··· Data for the task ···

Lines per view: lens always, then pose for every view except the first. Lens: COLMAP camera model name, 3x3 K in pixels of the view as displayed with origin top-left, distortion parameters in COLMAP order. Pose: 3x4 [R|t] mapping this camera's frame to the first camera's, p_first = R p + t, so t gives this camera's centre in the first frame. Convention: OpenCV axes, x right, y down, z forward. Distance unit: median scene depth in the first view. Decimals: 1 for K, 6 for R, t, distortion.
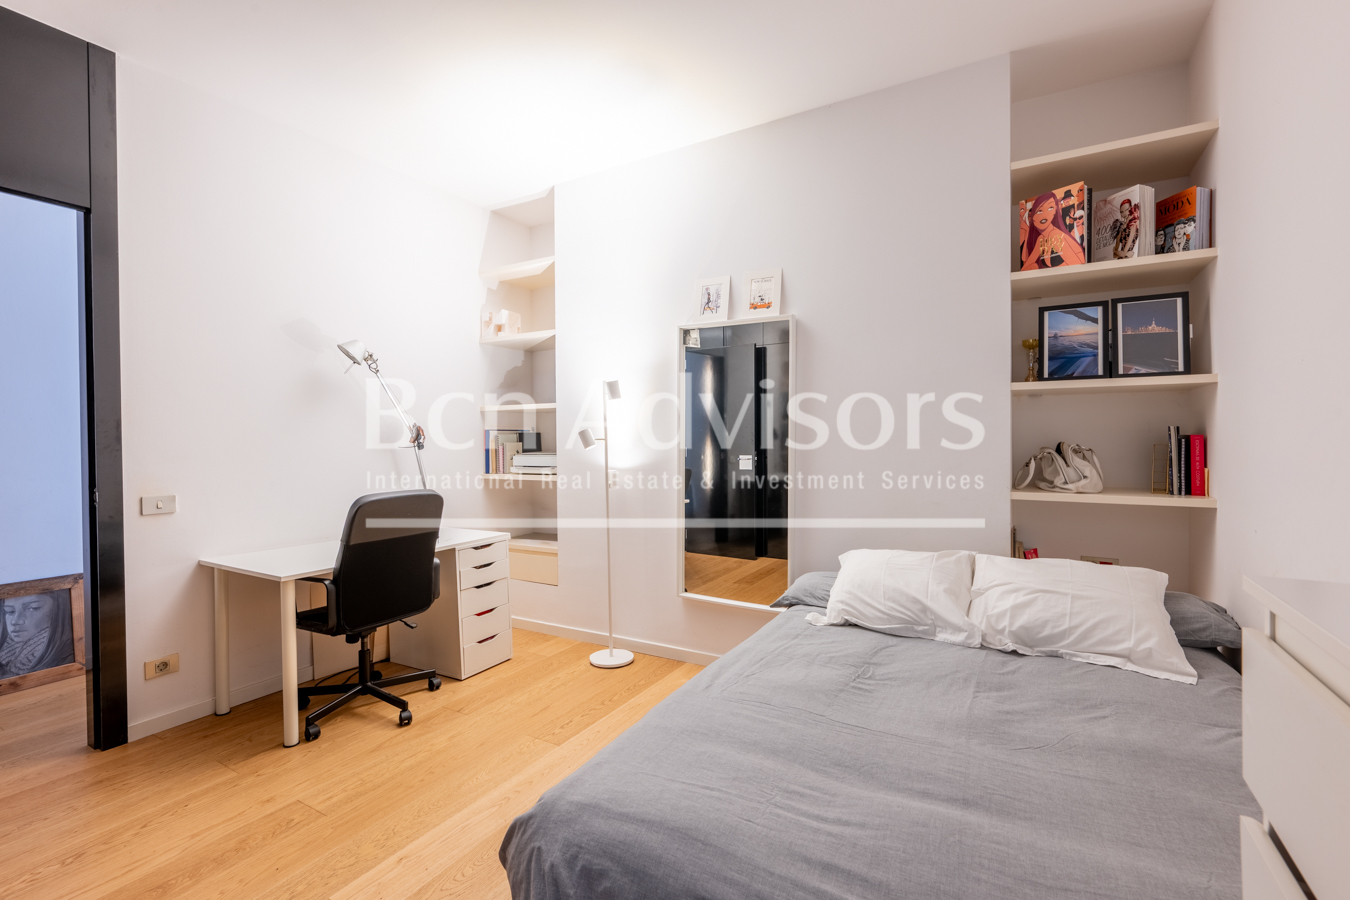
lens RADIAL K [[593.1, 0, 679.6], [0, 593.1, 450.2], [0, 0, 1]] dist [-0.003077, 0.000347]
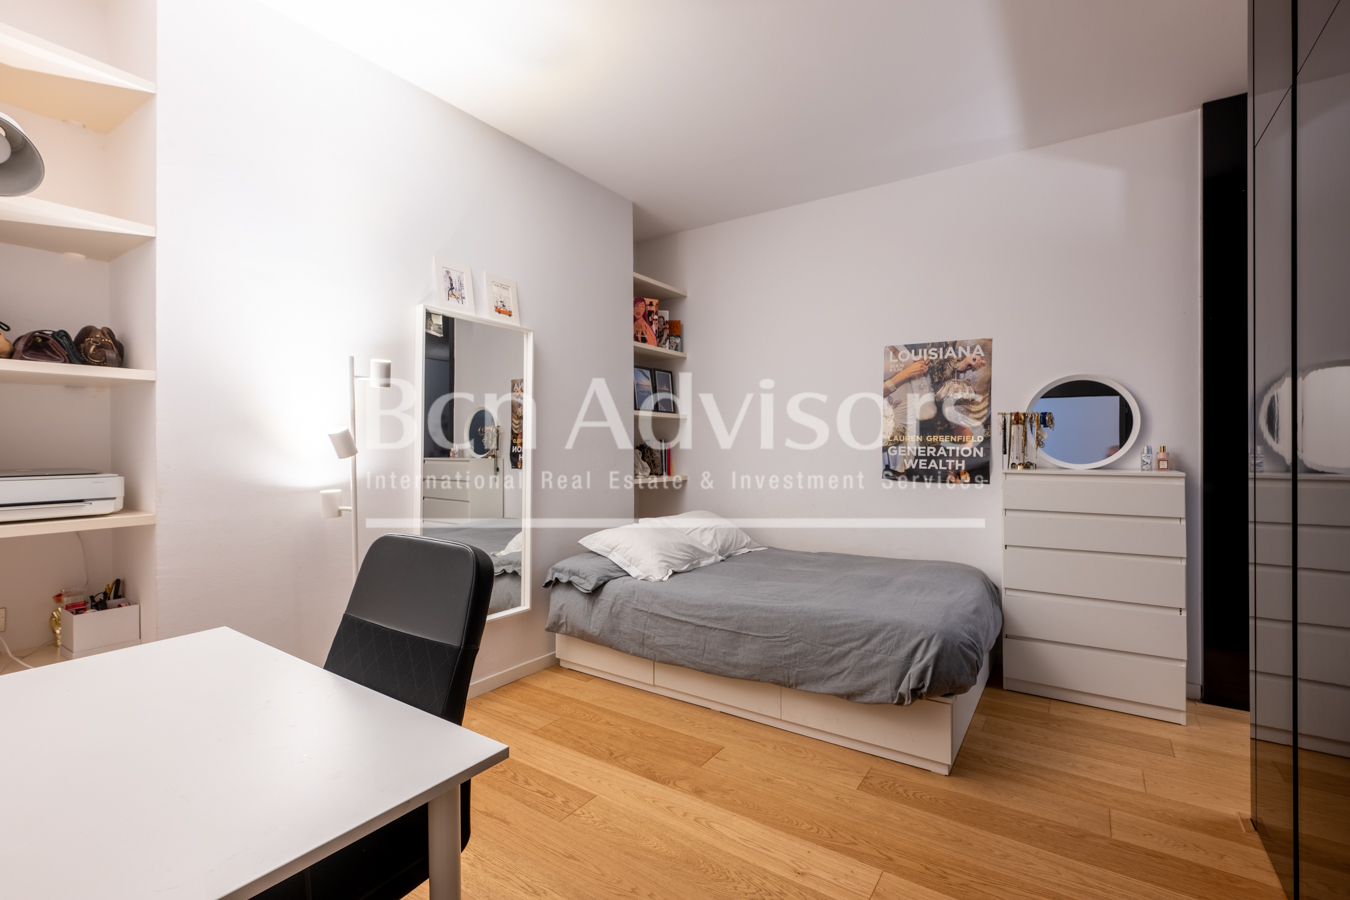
lens RADIAL K [[593.1, 0, 677.9], [0, 593.1, 444.5], [0, 0, 1]] dist [-0.003077, 0.000347]
pose [[0.082521, 0.014120, 0.996489, -1.036106], [0.027278, 0.999493, -0.016422, 0.006807], [-0.996216, 0.028538, 0.082094, 0.784305]]
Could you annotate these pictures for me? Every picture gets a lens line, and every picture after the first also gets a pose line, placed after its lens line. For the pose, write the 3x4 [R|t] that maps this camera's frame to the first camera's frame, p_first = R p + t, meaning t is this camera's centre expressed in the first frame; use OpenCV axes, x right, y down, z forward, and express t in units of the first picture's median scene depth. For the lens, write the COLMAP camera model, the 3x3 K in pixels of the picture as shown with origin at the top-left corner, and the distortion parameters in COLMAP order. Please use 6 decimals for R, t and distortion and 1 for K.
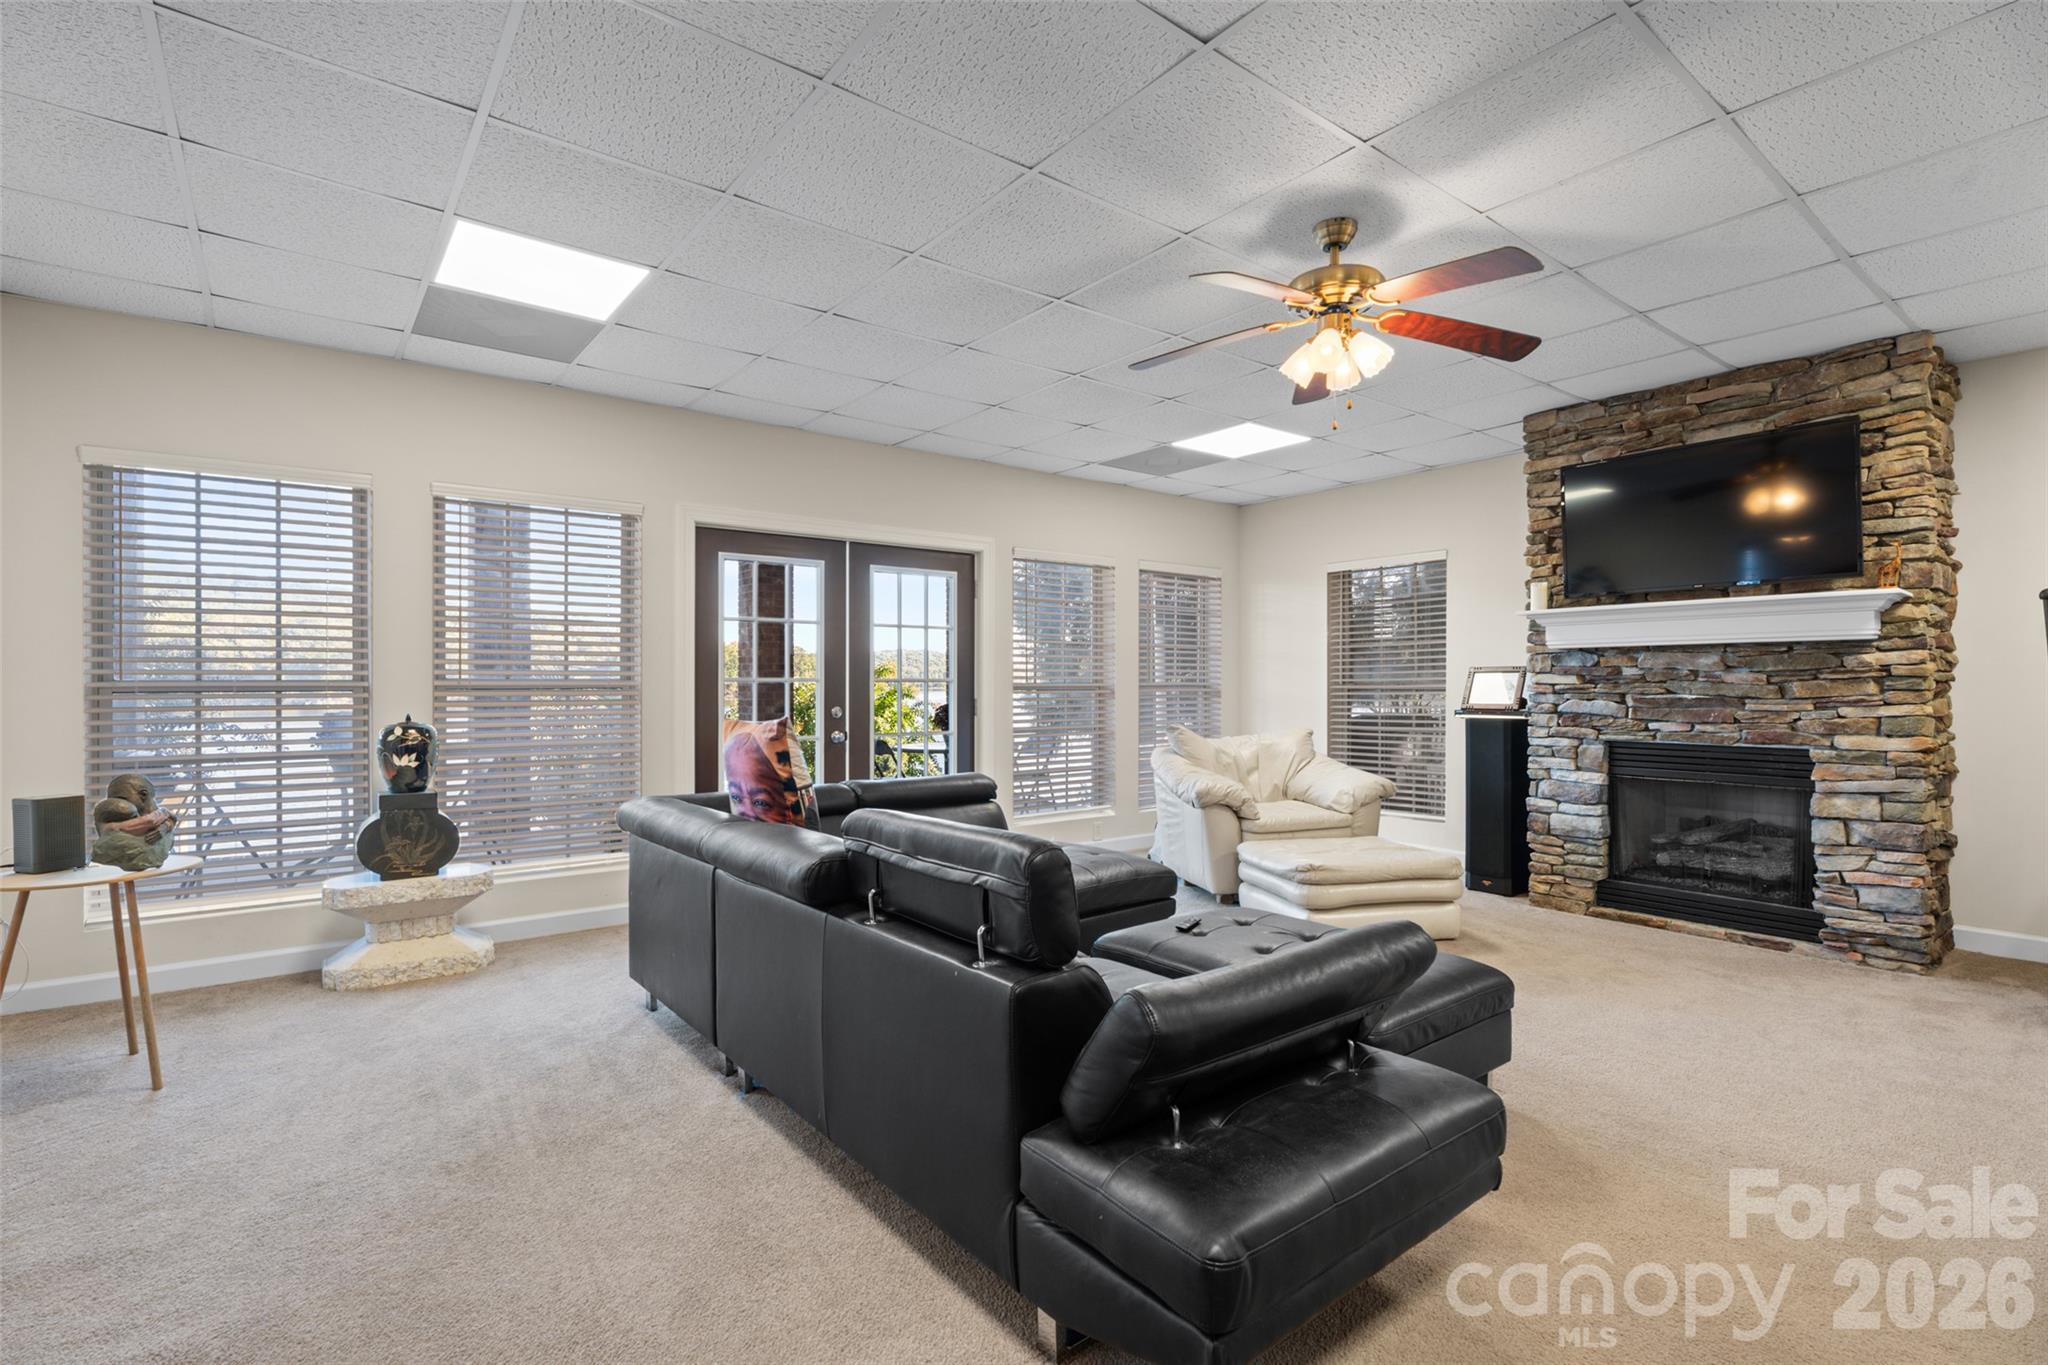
lens RADIAL K [[914.8, 0, 1013.7], [0, 914.8, 681.6], [0, 0, 1]] dist [0.007012, -0.000998]
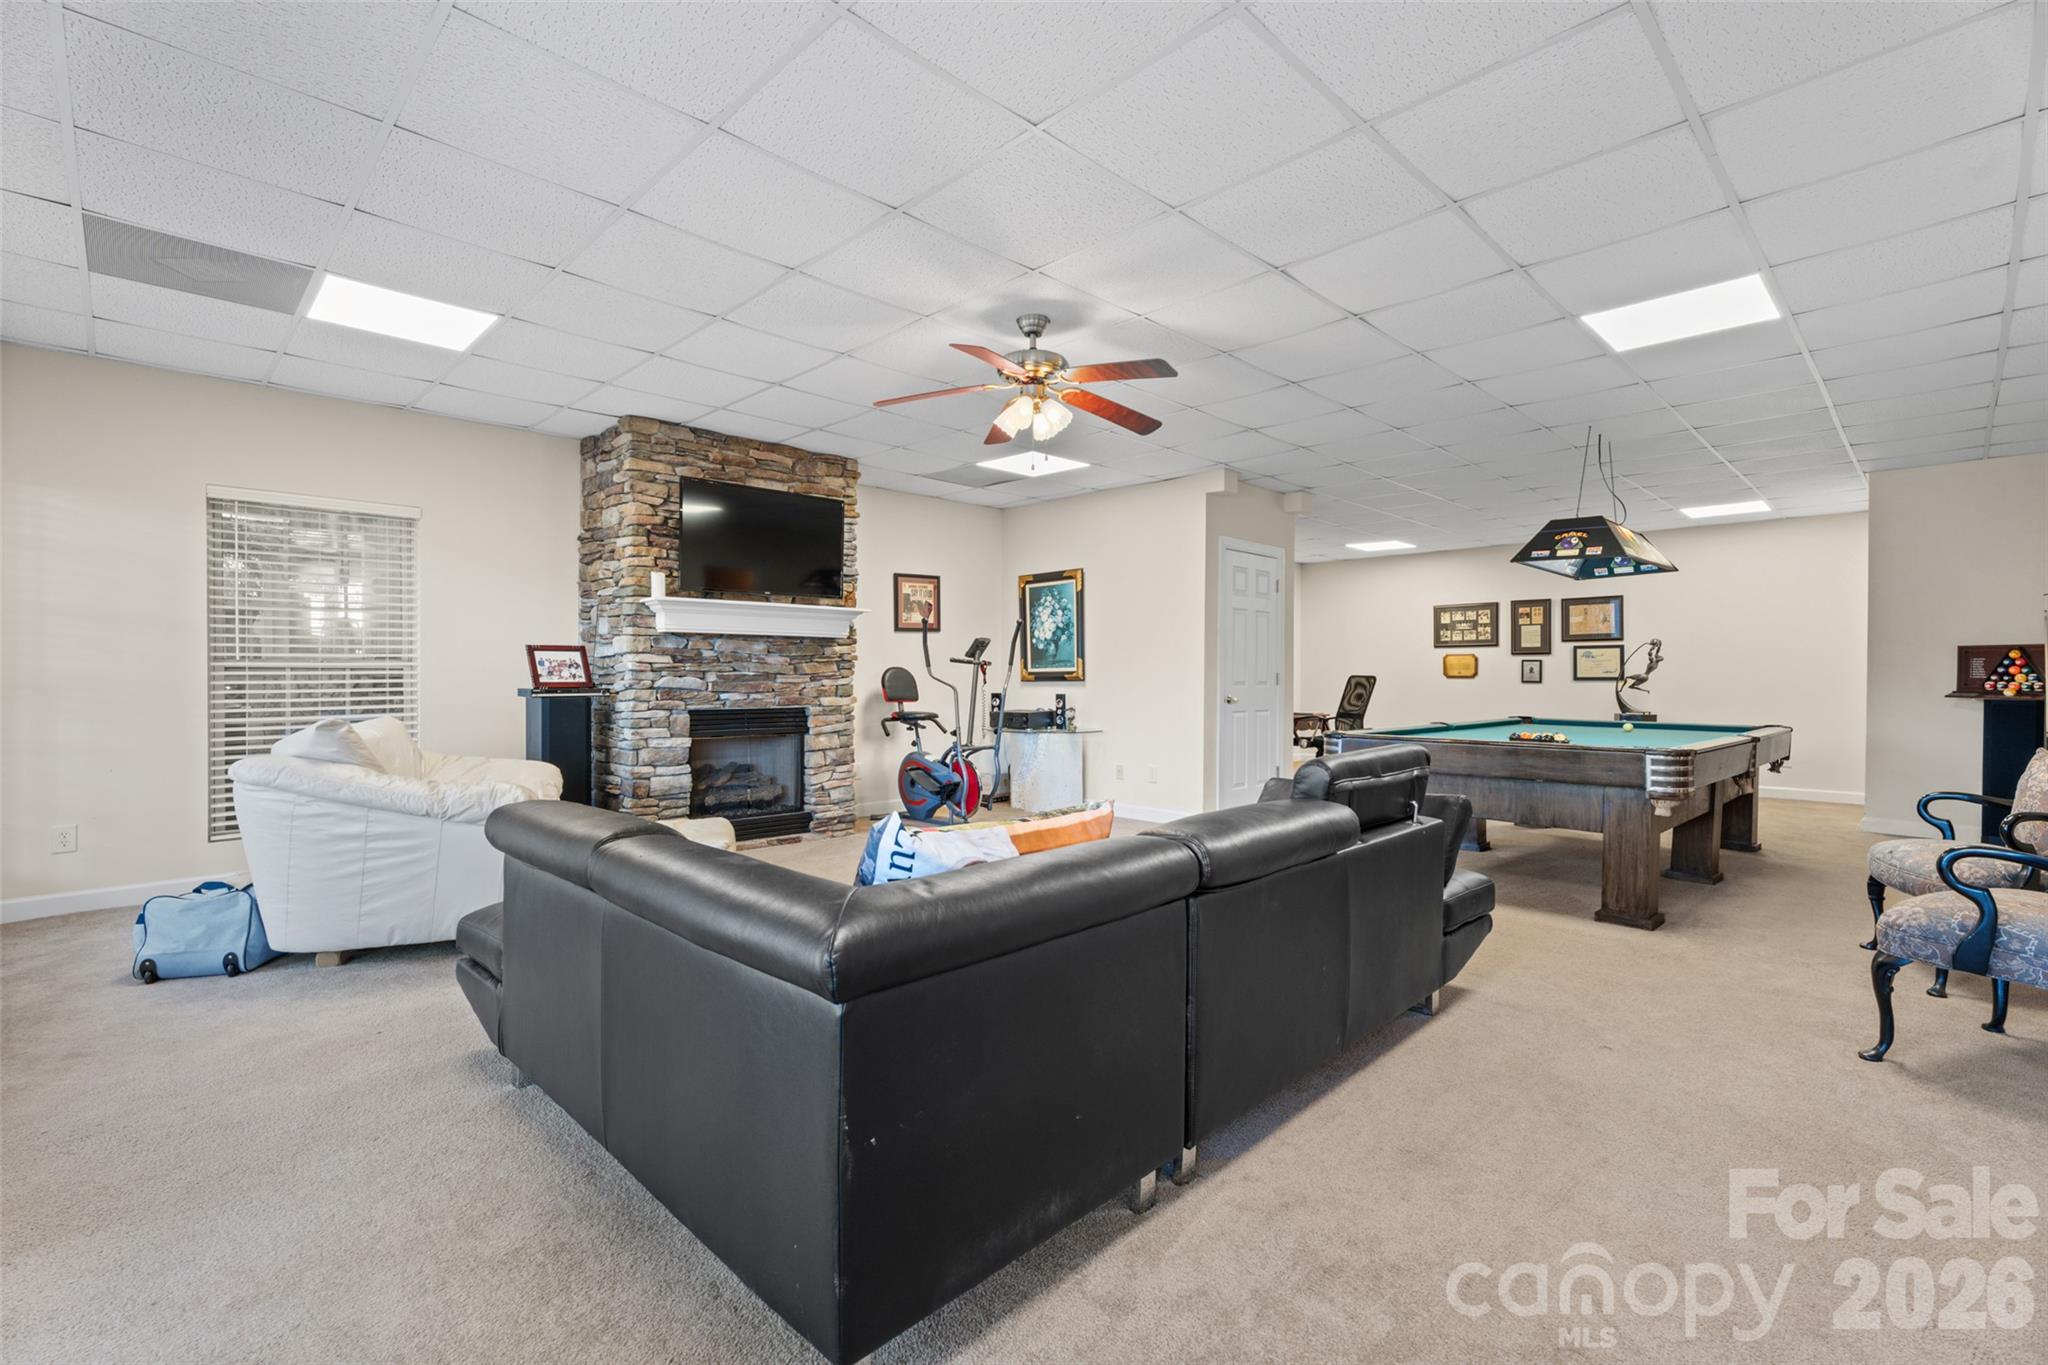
lens RADIAL K [[914.8, 0, 1014.0], [0, 914.8, 682.4], [0, 0, 1]] dist [0.007012, -0.000998]
pose [[-0.089829, -0.003314, 0.995952, -0.658657], [-0.003145, 0.999990, 0.003044, 0.025055], [-0.995952, -0.002859, -0.089839, 0.756722]]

···

▶ **Your assignment**: Every line above should be transcribed exactly, though no image should be carried over.

▶ **Solved exercise**:
Lines per view: lens always, then pose for every view except the first. Lens: COLMAP camera model name, 3x3 K in pixels of the view as displayed with origin top-left, distortion parameters in COLMAP order. Pose: 3x4 [R|t] mapping this camera's frame to the first camera's, p_first = R p + t, so t gives this camera's centre in the first frame. Convention: OpenCV axes, x right, y down, z forward. Distance unit: median scene depth in the first view. Decimals: 1 for K, 6 for R, t, distortion.
lens RADIAL K [[593.1, 0, 679.6], [0, 593.1, 450.2], [0, 0, 1]] dist [-0.003077, 0.000347]
lens RADIAL K [[593.1, 0, 677.9], [0, 593.1, 444.5], [0, 0, 1]] dist [-0.003077, 0.000347]
pose [[0.082521, 0.014120, 0.996489, -1.036106], [0.027278, 0.999493, -0.016422, 0.006807], [-0.996216, 0.028538, 0.082094, 0.784305]]
Could you annotate these pictures for me? Every picture gets a lens line, and every picture after the first also gets a pose line, placed after its lens line. For the pose, write the 3x4 [R|t] that maps this camera's frame to the first camera's frame, p_first = R p + t, meaning t is this camera's centre expressed in the first frame; use OpenCV axes, x right, y down, z forward, and express t in units of the first picture's median scene depth. For the lens, write the COLMAP camera model, the 3x3 K in pixels of the picture as shown with origin at the top-left corner, and the distortion parameters in COLMAP order. Please use 6 decimals for R, t and distortion and 1 for K.
lens RADIAL K [[914.8, 0, 1013.7], [0, 914.8, 681.6], [0, 0, 1]] dist [0.007012, -0.000998]
lens RADIAL K [[914.8, 0, 1014.0], [0, 914.8, 682.4], [0, 0, 1]] dist [0.007012, -0.000998]
pose [[-0.089829, -0.003314, 0.995952, -0.658657], [-0.003145, 0.999990, 0.003044, 0.025055], [-0.995952, -0.002859, -0.089839, 0.756722]]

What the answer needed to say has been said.